* Aim *
Please list every motivation the climate jobs passage below gives under "Our motivation was manifold."

* Passage given *
---

From 2009, the AIDC saw the necessity of integrating the ecological crisis and especially the climate crisis into its programmes and strategies, as a significant dimension of the overall crisis of civilisation which the world was facing. A major theme of our work was jobs and decent work, given the centrality of SA’s unemployment crisis to the social and economic crisis weighing down SA’s post-Apartheid transition. It was in this context that we developed the One Million Climate Jobs campaign, a strategy for reducing emissions of greenhouse gasses through the creation of climate jobs. This brought the energy, especially the electricity, sector into key focus.
Our motivation was manifold:
- Decarbonising the electricity sector would make the greatest contribution to reducing SA’s very high level of greenhouse gas emissions and lower the carbon intensity of the economy;
- The crisis of Eskom and the electricity sector is a key factor behind the deindustrialisation and current stagnation of the SA economy, significantly impacting on one of the world’s highest rates of unemployment;
- ESKOM and the electricity sector are at the centre of neoliberal reforms targeting SOEs. The liberalisation/privatisation of the electricity sector will serve as a model for what will be pursued with Transnet and other key vehicles for providing essential services on which poor people depend. Hence, realistic and concrete alternatives must be shown to be available and feasible.
As the crisis of Eskom deepened and as the country was hit by more frequent and longer periods of load-shedding, this focus on energy became more and more relevant. Other work we have been doing on macro-economy and financing a wage-led low-carbon development path allowed us to develop alternative, yet very concrete policies, which have the merit of addressing the jobs crisis while simultaneously mapping the indices of a comprehensive just transition.
Since the government has finally acknowledged the seriousness of the Eskom crisis and its centrality to the economic and environmental challenges the country is facing by declaring a state of disaster and appointing a minister for electricity based in the Presidency, we thought it might be useful to share some of the resources we have developed over time. We believe they provide a valuable perspective and set of analyses for charting a just transition in SA.
We hope you will find this digest useful:
One Million Climate Jobs Booklet (2011 & 2017)
This booklet published in 2017 is a follow-up to the first booklet that was produced in 2011. It is based on well-researched solutions for how South Africa can immediately begin a just transition, away from the Minerals-Energy Complex that continues to dominate the South African capitalist economy, to a low carbon economy in which the basic needs of communities are met in an equitable, sustainable and affordable way.
Renewable energy, where are the jobs? (2016)
This review critically examines the current REI4P model of socio-economic development implementation. More specifically, it asks whether the REI4P is creating decent full-time jobs to its maximum potential; delivering services to those affected communities, and empowering communities to identify and implement opportunities beyond the renewable energy projects.
Climate change and climate jobs: Easy answers to 56 important questions (2013)
This booklet seeks to show that science is simple, at least at the level required for non-scientists to take an active part in determining their lives and the lives of their children and grandchildren. It also seeks to show that climate jobs and the better and cheaper services they bring are there to be had – but only if people are aware of them and are ready to campaign for them.
Climate jobs (comic booklet)

---

Stored records:
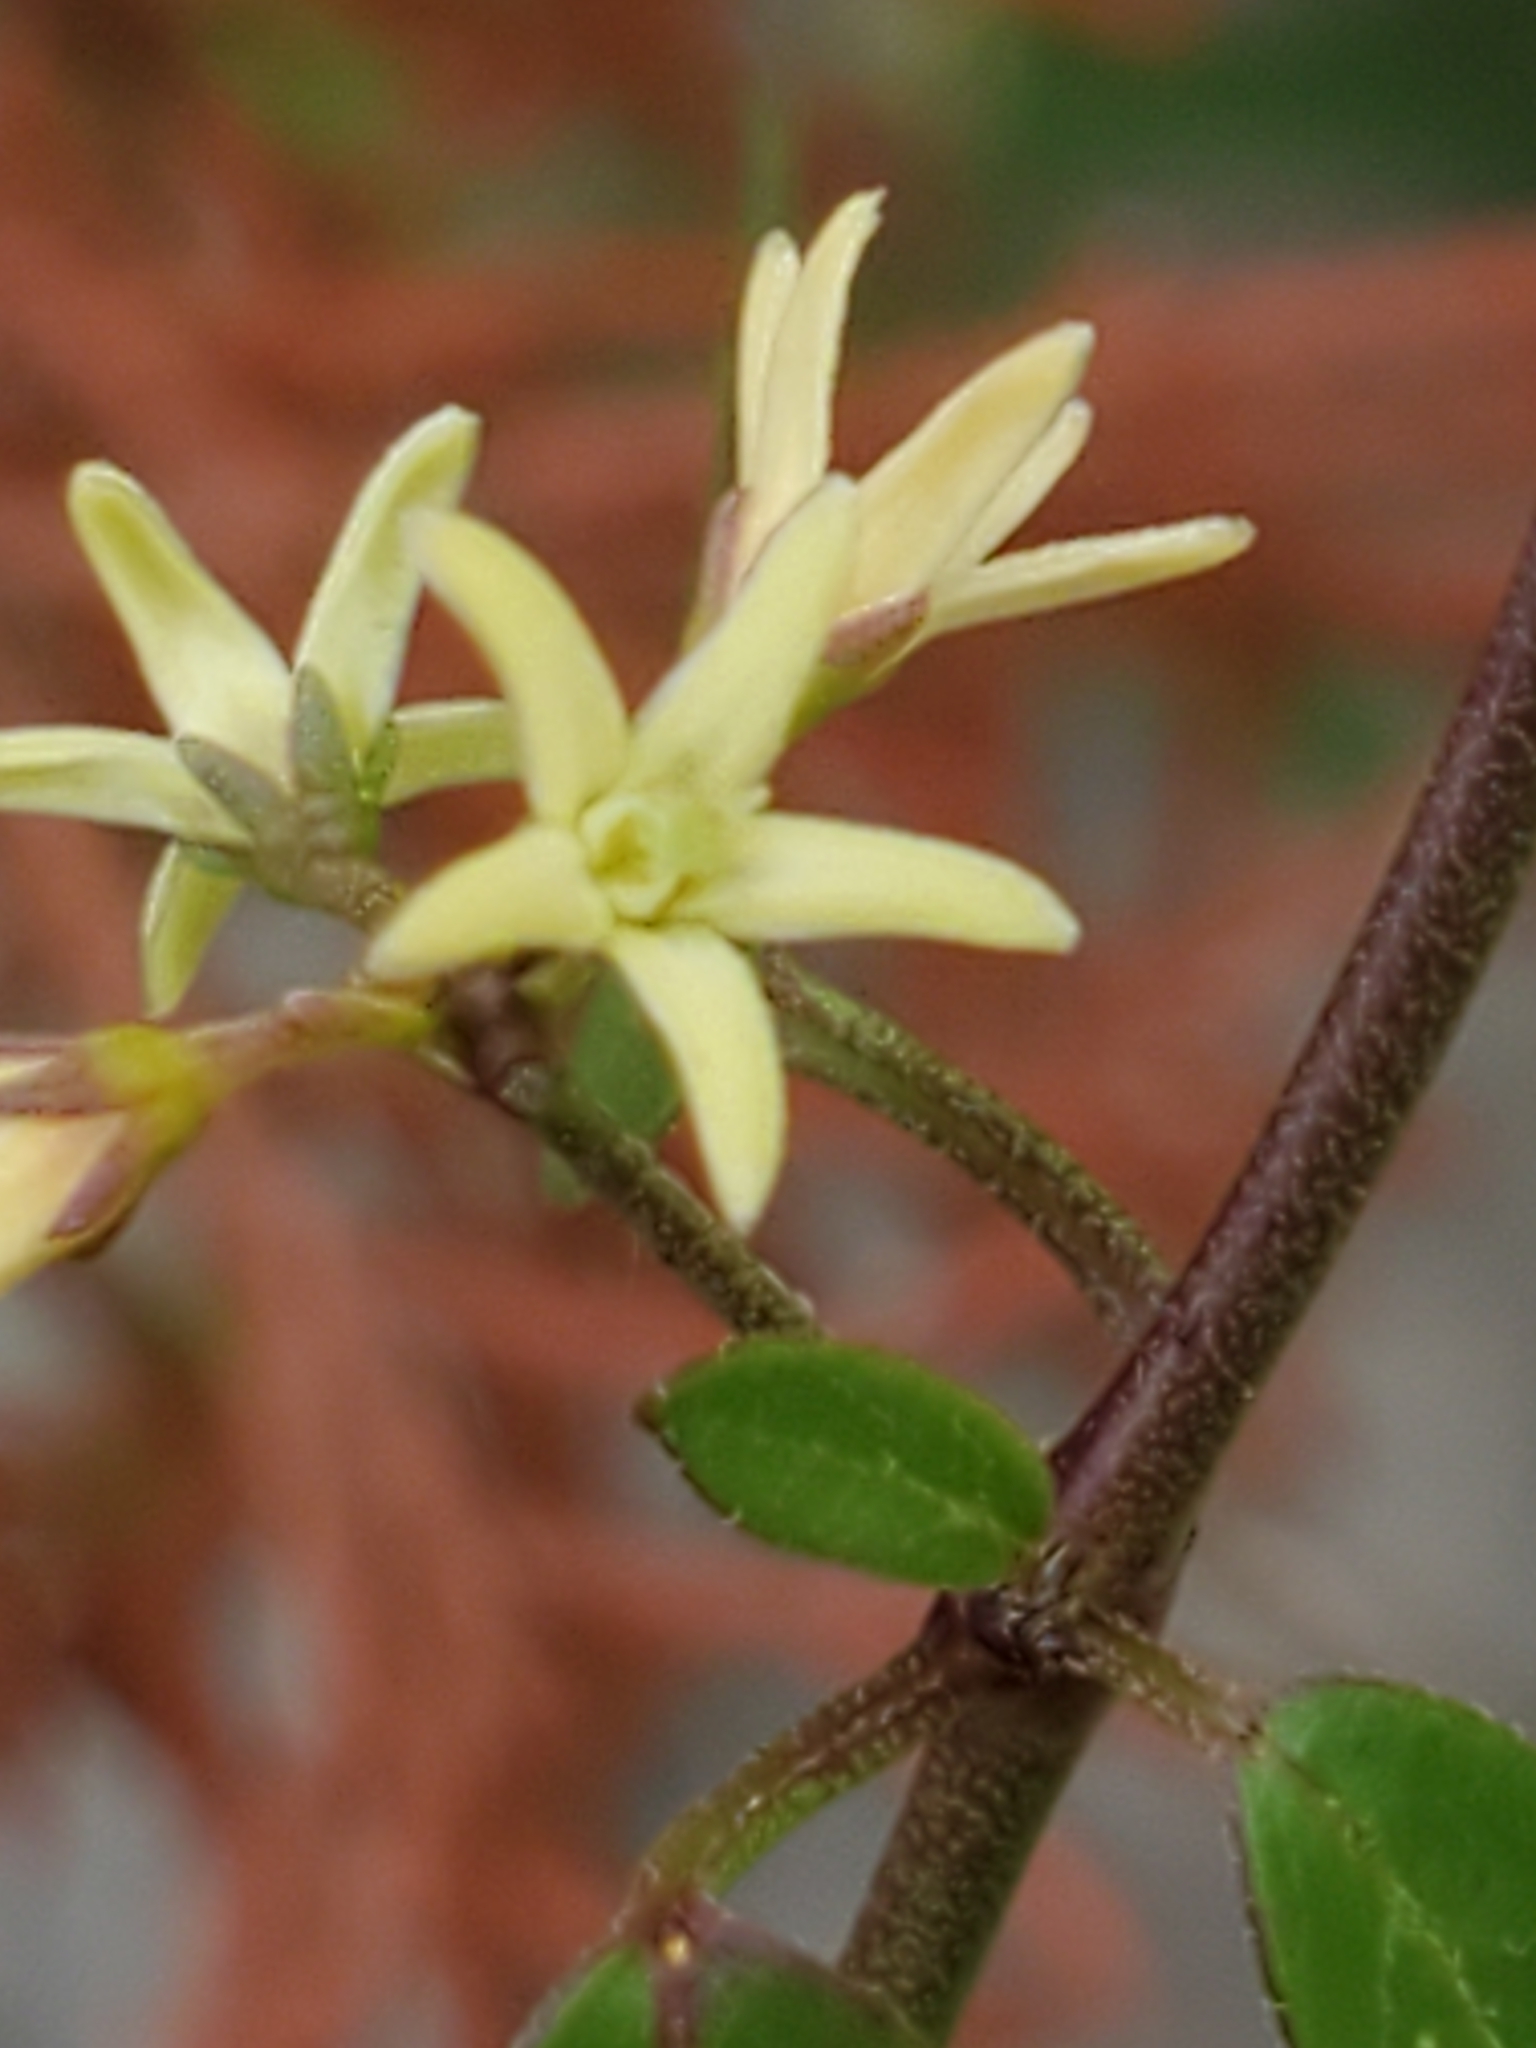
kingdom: Plantae
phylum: Tracheophyta
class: Magnoliopsida
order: Gentianales
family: Apocynaceae
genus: Metastelma
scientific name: Metastelma palmeri
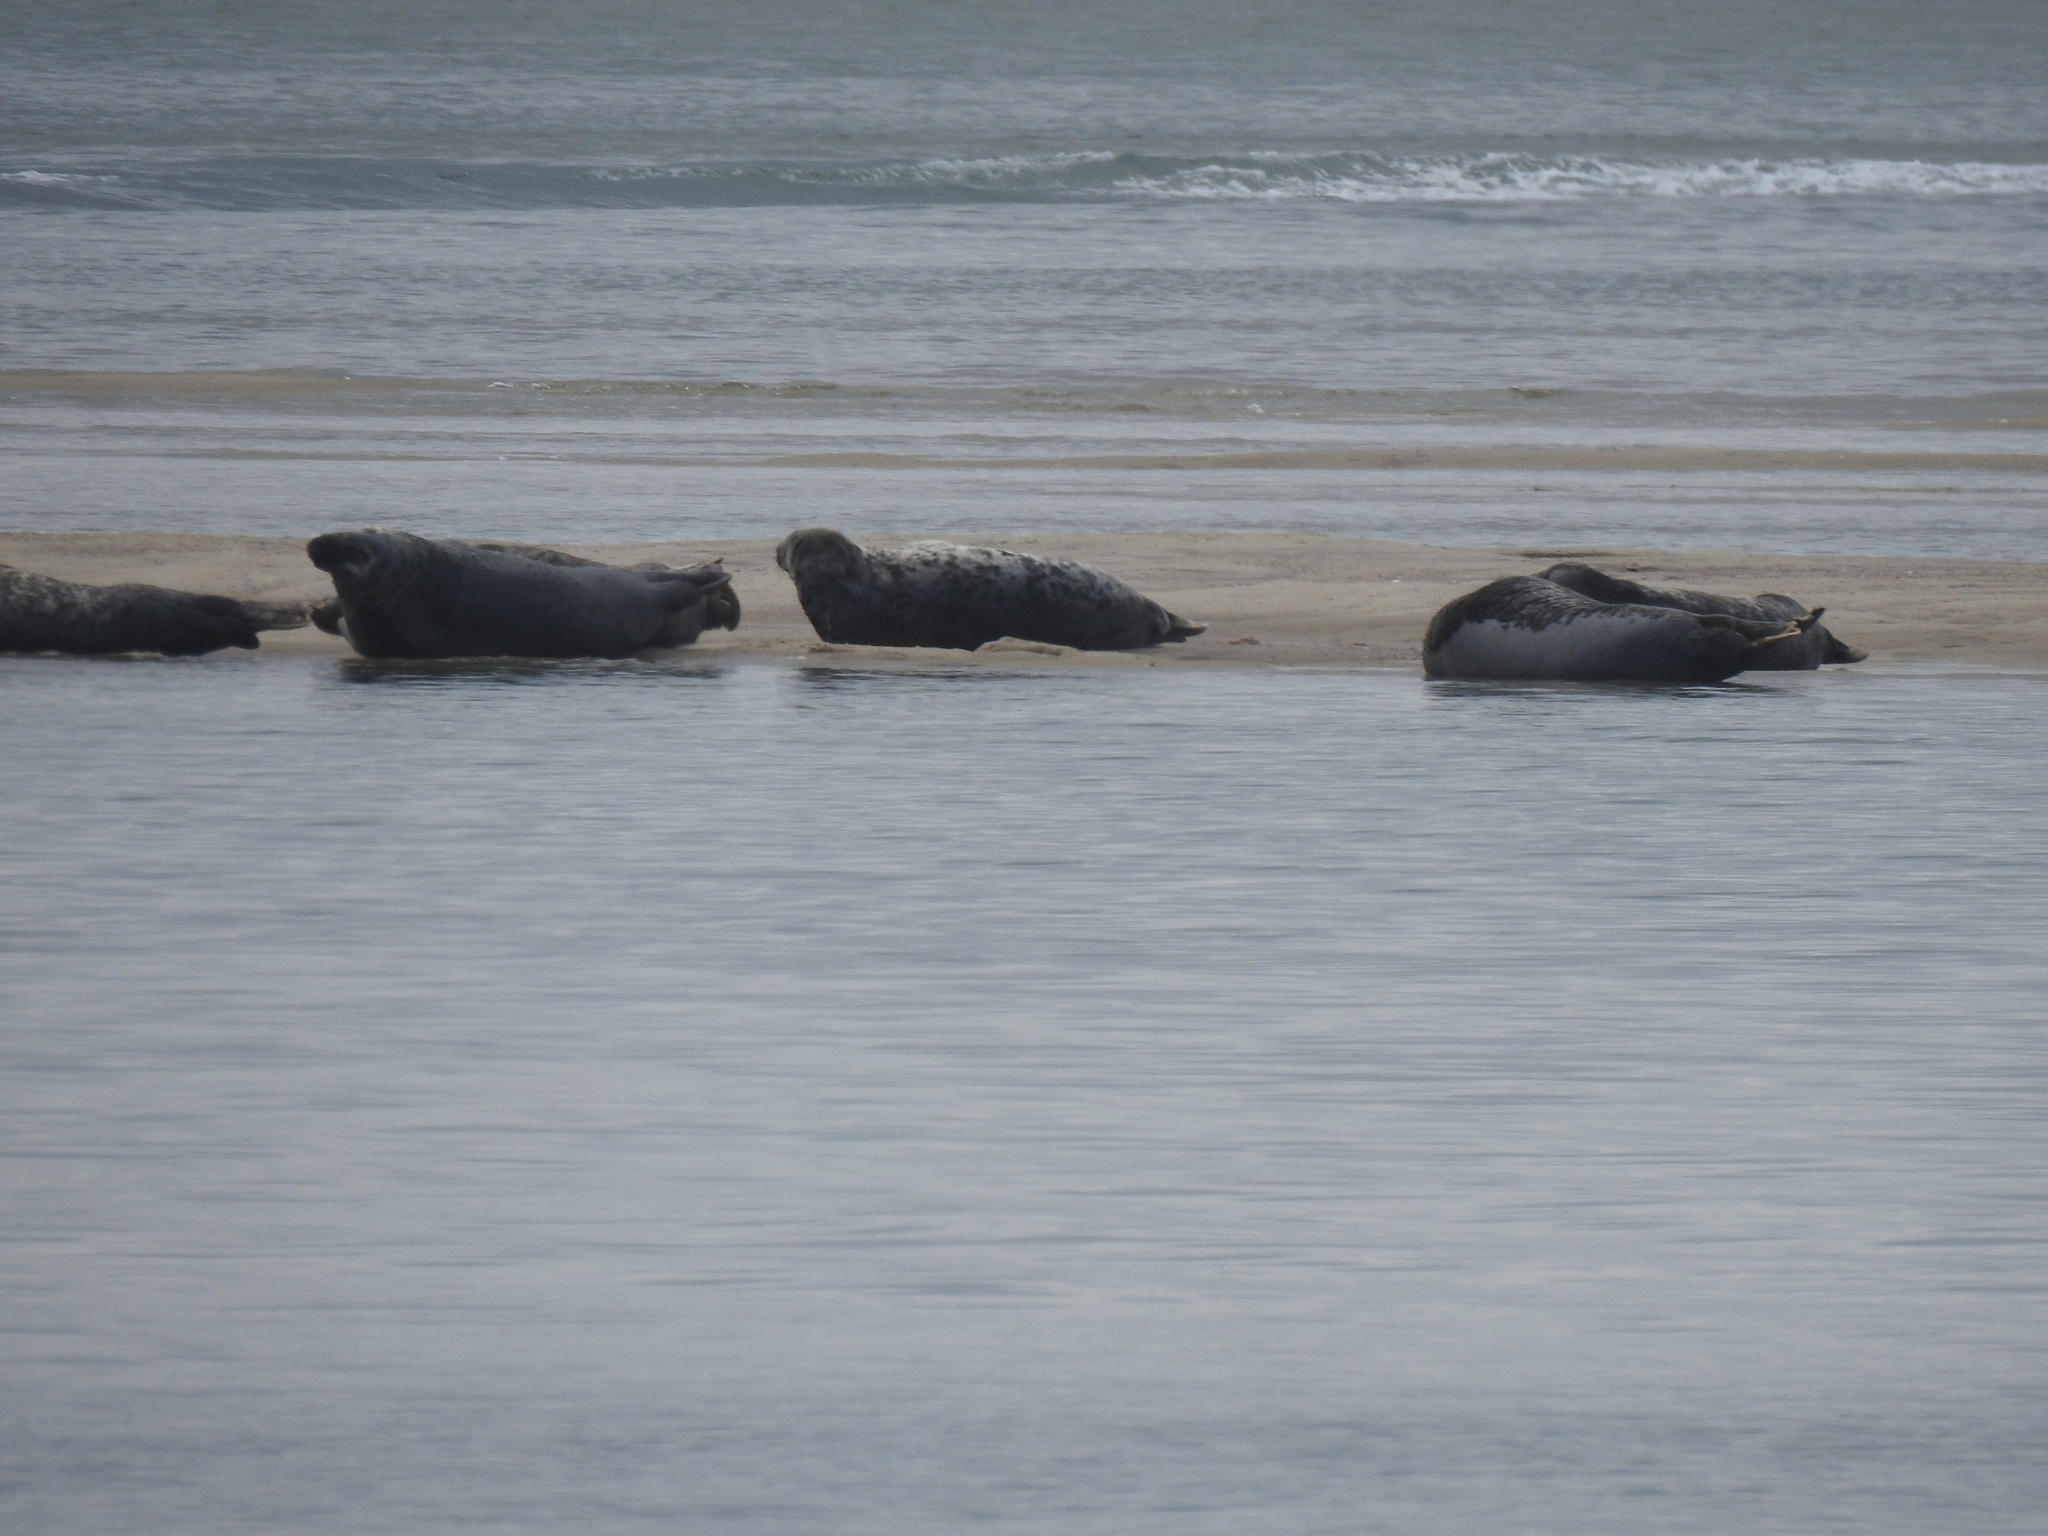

---

* Right answer *
- Decarbonising the electricity sector would do the most to cut SA's very high greenhouse gas emissions and lower the carbon intensity of the economy.
- The crisis of Eskom and the electricity sector is a key factor behind the deindustrialisation and current stagnation of the SA economy, significantly impacting one of the world's highest rates of unemployment.
- Eskom and the electricity sector are at the center of neoliberal reforms targeting SOEs. Their liberalisation/privatisation will serve as a model for Transnet and other providers of essential services that poor people depend on, so realistic and concrete alternatives must be shown to be available and feasible.